Yooka-Laylee and the Impossible Lair Donkey Kong Country barrel cannons
A moving barrel cannon to shoot your characters up and collect items on your rising arc until you fall down and land back in the cannon?
Very Donkey Kong Country of them. And there's stuff like vine physics and rolling attacks too.

Remember, Playtonic is made up of former Rare Ltd. folks that made Donkey Kong Country. They know how to make 2D platformers. ...Yes, they also made Banjo-Kazooie and know how to make 3D platformers but produced Yooka-Laylee, but based on the reviews, Playtonic learned their lesson and learned how to focus and not behave like a ragtag indie company.

You could consider it an evolved Donkey Kong Country, and that's pretty promising.


Ludwig didn't intend this article to act as an advertisement or endorsement for Yooka-Laylee and the Impossible Lair. He just wanted it to serve as a big contrast versus the release article for Yooka-Laylee, which was mostly critical of the release and blamed the Kickstarter and Playtonic being an indie company without oversight or quality assurance. He doesn't know about what kind of internal structural changes happened with Playtonic, but he figures they'd naturally get better their next time around.
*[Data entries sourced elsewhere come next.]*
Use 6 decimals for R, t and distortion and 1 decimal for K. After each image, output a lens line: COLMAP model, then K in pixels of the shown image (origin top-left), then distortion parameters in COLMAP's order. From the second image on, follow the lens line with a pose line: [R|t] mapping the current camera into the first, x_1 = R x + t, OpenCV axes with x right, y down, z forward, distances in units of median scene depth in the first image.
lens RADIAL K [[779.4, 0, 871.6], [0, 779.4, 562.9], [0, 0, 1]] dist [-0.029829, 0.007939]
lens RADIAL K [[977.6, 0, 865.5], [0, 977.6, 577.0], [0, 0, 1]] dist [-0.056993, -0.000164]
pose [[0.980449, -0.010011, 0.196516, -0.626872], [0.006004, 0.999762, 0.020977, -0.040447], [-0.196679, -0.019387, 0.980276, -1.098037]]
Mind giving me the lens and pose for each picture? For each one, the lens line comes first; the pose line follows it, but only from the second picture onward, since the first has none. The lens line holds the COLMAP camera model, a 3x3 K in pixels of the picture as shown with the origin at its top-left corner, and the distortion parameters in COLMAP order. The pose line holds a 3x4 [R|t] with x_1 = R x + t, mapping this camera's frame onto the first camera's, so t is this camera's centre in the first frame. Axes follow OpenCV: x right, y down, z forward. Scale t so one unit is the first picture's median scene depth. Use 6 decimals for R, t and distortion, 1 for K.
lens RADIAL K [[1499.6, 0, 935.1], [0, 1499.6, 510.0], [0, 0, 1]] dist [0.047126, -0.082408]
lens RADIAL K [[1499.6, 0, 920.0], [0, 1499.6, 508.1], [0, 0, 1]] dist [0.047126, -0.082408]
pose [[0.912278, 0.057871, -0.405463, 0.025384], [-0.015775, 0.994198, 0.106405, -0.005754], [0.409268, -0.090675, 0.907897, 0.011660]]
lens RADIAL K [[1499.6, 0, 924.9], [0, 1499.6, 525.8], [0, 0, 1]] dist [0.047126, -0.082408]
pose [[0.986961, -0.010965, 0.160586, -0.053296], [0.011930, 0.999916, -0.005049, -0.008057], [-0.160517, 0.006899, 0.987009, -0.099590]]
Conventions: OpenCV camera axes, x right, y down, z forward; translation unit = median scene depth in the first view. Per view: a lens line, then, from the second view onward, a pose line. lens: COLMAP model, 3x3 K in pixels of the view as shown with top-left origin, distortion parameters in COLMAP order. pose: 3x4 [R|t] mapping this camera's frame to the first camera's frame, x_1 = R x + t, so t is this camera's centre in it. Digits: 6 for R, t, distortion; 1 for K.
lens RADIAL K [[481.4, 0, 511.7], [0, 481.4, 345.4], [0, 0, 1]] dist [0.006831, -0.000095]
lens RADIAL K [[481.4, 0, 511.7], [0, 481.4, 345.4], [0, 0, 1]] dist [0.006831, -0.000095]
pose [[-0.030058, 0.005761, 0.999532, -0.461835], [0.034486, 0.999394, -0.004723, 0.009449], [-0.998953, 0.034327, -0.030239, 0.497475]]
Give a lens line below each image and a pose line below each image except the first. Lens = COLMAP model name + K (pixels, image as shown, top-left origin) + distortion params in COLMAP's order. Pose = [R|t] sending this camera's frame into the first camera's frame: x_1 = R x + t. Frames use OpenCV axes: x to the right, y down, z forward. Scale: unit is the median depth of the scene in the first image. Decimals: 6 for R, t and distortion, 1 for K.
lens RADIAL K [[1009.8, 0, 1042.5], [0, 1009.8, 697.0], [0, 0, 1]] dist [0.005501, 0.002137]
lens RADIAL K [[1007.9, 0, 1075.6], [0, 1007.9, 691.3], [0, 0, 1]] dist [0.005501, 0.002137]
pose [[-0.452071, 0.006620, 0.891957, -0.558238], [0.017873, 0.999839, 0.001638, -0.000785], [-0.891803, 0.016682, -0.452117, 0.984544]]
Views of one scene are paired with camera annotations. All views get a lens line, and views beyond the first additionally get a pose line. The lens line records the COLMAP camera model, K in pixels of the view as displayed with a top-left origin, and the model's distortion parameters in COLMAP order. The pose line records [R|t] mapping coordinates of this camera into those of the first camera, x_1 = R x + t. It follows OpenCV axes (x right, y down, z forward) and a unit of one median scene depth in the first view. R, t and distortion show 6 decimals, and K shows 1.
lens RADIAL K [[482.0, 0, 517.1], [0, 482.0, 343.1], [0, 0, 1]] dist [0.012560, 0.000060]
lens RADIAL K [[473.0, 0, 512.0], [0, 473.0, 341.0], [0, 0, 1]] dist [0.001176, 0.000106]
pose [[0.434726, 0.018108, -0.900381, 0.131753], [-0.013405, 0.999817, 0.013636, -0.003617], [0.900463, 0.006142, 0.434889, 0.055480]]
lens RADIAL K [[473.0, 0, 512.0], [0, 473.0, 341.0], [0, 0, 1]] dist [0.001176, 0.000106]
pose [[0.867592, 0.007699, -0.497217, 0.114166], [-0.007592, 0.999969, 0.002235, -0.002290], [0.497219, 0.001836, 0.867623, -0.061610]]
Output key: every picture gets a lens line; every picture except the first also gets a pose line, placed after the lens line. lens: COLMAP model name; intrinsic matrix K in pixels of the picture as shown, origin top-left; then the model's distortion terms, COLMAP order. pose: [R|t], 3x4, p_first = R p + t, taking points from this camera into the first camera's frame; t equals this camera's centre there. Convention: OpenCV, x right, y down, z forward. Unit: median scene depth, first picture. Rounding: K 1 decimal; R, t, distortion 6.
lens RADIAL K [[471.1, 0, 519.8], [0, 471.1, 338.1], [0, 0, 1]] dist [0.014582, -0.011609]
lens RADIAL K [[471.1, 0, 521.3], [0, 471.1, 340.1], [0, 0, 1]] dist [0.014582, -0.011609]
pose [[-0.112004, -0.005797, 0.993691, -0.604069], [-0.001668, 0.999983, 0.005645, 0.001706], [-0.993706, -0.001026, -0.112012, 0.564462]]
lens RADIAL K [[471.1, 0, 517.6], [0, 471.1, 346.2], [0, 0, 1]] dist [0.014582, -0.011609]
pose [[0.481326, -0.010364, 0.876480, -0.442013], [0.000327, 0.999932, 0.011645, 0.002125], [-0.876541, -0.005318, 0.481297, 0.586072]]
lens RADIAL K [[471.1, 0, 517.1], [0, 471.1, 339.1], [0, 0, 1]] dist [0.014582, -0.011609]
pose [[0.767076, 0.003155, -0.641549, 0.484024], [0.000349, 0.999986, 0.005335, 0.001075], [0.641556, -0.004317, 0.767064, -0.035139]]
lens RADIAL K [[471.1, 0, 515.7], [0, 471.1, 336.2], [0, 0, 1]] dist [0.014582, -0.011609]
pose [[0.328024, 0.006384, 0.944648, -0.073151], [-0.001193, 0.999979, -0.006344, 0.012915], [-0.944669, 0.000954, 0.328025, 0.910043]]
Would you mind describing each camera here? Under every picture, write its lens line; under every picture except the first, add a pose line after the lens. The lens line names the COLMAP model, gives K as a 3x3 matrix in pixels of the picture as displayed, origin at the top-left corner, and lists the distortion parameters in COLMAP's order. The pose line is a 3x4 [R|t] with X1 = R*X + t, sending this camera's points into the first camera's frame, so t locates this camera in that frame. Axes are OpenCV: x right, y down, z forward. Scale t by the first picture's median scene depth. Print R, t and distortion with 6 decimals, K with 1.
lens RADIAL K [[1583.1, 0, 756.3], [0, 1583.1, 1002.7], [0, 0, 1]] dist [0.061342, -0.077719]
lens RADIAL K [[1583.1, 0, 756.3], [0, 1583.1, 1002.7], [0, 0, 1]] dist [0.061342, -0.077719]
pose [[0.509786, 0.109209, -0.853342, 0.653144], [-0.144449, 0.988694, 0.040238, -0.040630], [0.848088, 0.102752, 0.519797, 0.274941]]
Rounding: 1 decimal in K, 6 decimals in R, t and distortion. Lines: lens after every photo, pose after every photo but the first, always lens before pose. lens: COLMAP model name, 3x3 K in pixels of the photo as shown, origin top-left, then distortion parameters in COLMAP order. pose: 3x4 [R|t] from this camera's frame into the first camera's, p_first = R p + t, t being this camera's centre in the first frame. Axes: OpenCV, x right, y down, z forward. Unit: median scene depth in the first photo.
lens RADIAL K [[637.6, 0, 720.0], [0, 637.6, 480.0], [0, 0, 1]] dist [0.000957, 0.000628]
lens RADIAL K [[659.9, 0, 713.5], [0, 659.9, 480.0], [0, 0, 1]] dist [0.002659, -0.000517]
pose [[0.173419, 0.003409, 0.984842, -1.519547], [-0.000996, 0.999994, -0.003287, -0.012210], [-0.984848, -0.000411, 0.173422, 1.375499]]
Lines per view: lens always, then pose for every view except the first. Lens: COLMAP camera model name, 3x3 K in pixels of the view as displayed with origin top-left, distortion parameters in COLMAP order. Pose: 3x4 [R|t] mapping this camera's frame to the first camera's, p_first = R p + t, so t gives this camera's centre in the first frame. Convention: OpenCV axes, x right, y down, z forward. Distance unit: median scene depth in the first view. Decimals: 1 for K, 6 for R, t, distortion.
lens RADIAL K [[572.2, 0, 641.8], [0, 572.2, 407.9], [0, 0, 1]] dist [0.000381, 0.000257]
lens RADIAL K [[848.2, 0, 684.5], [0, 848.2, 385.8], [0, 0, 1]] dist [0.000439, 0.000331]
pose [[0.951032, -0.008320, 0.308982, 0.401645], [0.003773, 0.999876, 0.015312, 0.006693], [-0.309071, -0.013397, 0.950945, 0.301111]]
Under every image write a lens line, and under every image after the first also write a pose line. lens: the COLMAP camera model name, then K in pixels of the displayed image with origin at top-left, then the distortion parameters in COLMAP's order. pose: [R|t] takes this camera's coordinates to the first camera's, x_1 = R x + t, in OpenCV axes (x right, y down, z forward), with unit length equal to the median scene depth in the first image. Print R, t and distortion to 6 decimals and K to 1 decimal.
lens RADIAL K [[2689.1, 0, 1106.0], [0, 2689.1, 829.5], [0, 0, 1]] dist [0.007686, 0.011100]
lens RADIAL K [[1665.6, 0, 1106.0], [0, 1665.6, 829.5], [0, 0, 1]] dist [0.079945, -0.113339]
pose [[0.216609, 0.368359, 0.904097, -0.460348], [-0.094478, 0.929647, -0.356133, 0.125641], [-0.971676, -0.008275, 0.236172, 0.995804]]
Ludwig pretty much doesn't enjoy Yooka-Laylee and the Impossible Lair after playing its demo.

2 comments :

  1. I passed on the first game, but I might actually consider picking this one up down the line. The E3 gameplay footage exceeded my expectations for what this franchise could offer. The DKC games are my favorite platformer series available, so if The Impossible Lair can replicate the controls and level designs, I'll be glad to support Playtonic.

    ReplyDelete
    Replies
    1. Even I might.

      ...After I get through everything I said I'd do first.